Fix in for 'critical' Flash player flaws

Adobe releases patches for Macromedia's Flash Player, used to view Web video clips, and its Breeze Meeting conferencing tool.

Dawn Kawamoto
Dawn Kawamoto Former Staff writer, CNET News
Dawn Kawamoto covered enterprise security and financial news relating to technology for CNET News.
Adobe Systems has issued a patch for critical security flaws in its Macromedia Flash Player that could allow malicious attackers to take control of systems.

The vulnerabilities in the application affect Flash Player versions 8.0.22 or earlier, as well as Breeze Meeting add-in version 5.0 or earlier, according to an advisory from the software maker.
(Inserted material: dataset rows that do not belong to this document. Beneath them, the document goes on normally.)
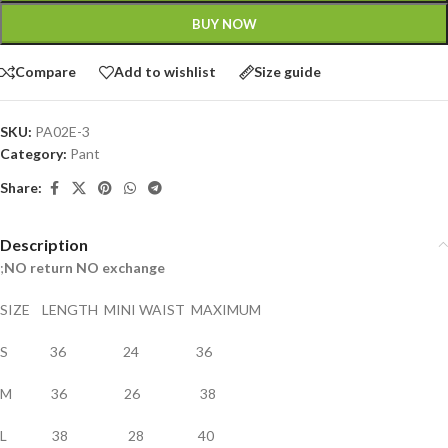
BUY NOW
Compare
Add to wishlist
Size guide
SKU:
PA02E-3
Category:
Pant
Share:
Description
;
NO return NO exchange
SIZE LENGTH MINI WAIST MAXIMUM
S 36 24 36
M 36 26 38
L 38 28 40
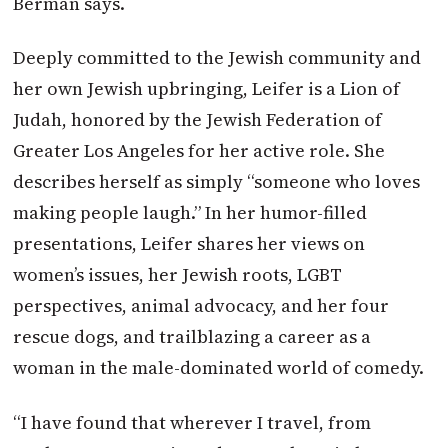
Berman says.
Deeply committed to the Jewish community and
her own Jewish upbringing, Leifer is a Lion of
Judah, honored by the Jewish Federation of
Greater Los Angeles for her active role. She
describes herself as simply “someone who loves
making people laugh.” In her humor-filled
presentations, Leifer shares her views on
women’s issues, her Jewish roots, LGBT
perspectives, animal advocacy, and her four
rescue dogs, and trailblazing a career as a
woman in the male-dominated world of comedy.
“I have found that wherever I travel, from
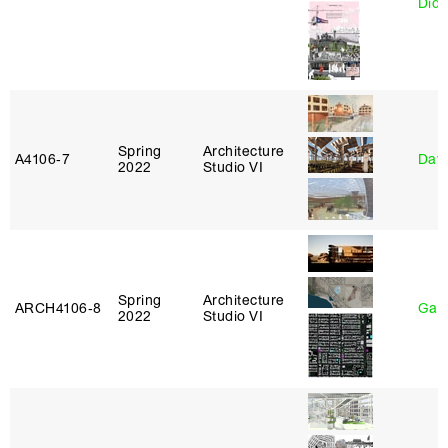
Didi
Spring
Architecture
A4106‑7
Davi
2022
Studio VI
Spring
Architecture
ARCH4106‑8
Gary
2022
Studio VI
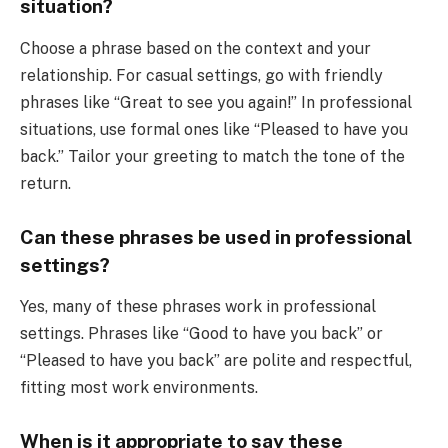
situation?
Choose a phrase based on the context and your
relationship. For casual settings, go with friendly
phrases like “Great to see you again!” In professional
situations, use formal ones like “Pleased to have you
back.” Tailor your greeting to match the tone of the
return.
Can these phrases be used in professional
settings?
Yes, many of these phrases work in professional
settings. Phrases like “Good to have you back” or
“Pleased to have you back” are polite and respectful,
fitting most work environments.
When is it appropriate to say these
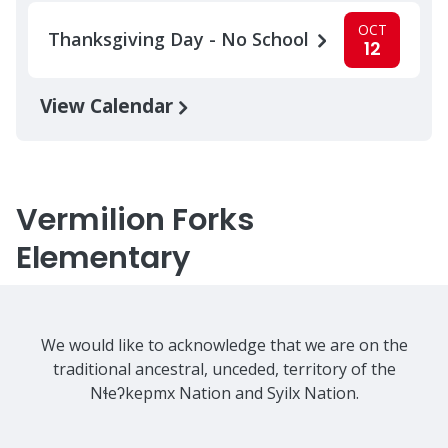
OCT
Thanksgiving Day - No School
12
View Calendar
Vermilion Forks
Elementary
We would like to acknowledge that we are on the
traditional ancestral, unceded, territory of the
Nɬeʔkepmx Nation and Syilx Nation.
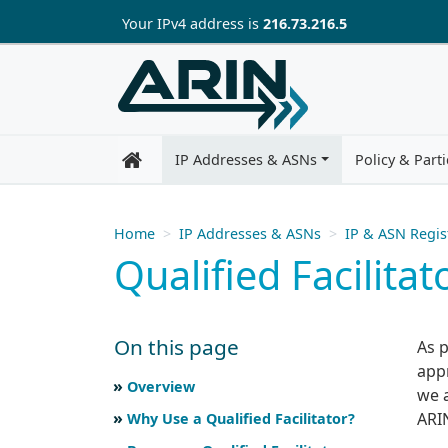
Skip to main content
Your IP
v4
address is
216.73.216.5
IP Addresses & ASNs
Policy & Parti
Home
IP Addresses & ASNs
IP & ASN Regis
Qualified Facilita
On this page
As 
app
Skip to main text
Scroll for more
Overview
we 
ARIN
Why Use a Qualified Facilitator?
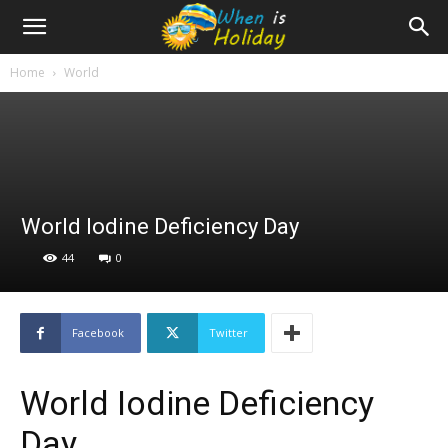
Home
World
World Iodine Deficiency Day
44
0
Facebook
Twitter
World Iodine Deficiency
Day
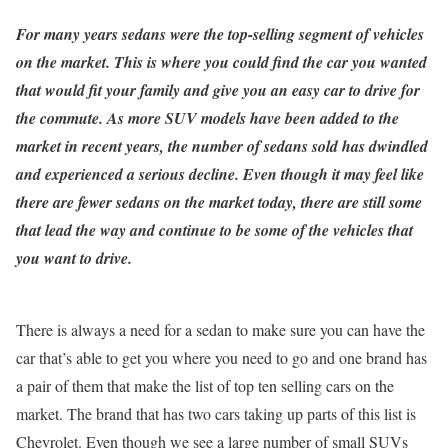
For many years sedans were the top-selling segment of vehicles
on the market. This is where you could find the car you wanted
that would fit your family and give you an easy car to drive for
the commute. As more SUV models have been added to the
market in recent years, the number of sedans sold has dwindled
and experienced a serious decline. Even though it may feel like
there are fewer sedans on the market today, there are still some
that lead the way and continue to be some of the vehicles that
you want to drive.
There is always a need for a sedan to make sure you can have the
car that’s able to get you where you need to go and one brand has
a pair of them that make the list of top ten selling cars on the
market. The brand that has two cars taking up parts of this list is
Chevrolet. Even though we see a large number of small SUVs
The player software enables people to view Flash movies or animations on Web sites, while Macromedia's Breeze Meeting is a Web conferencing tool that uses Flash Player.

People who inadvertently load a malicious file format (SWF) into their Flash Player could enable an intruder to execute arbitrary code on their systems via a Web browser, e-mail client or other applications.

Adobe describes the security update as "critical" and is urging people to download the patch from its Web site.

The San Jose, Calif.-based company, which recently acquired Macromedia, the maker of the affected applications, credited Microsoft with reporting the flaws. Microsoft itself also issued an advisory on the Adobe Flash Player flaws.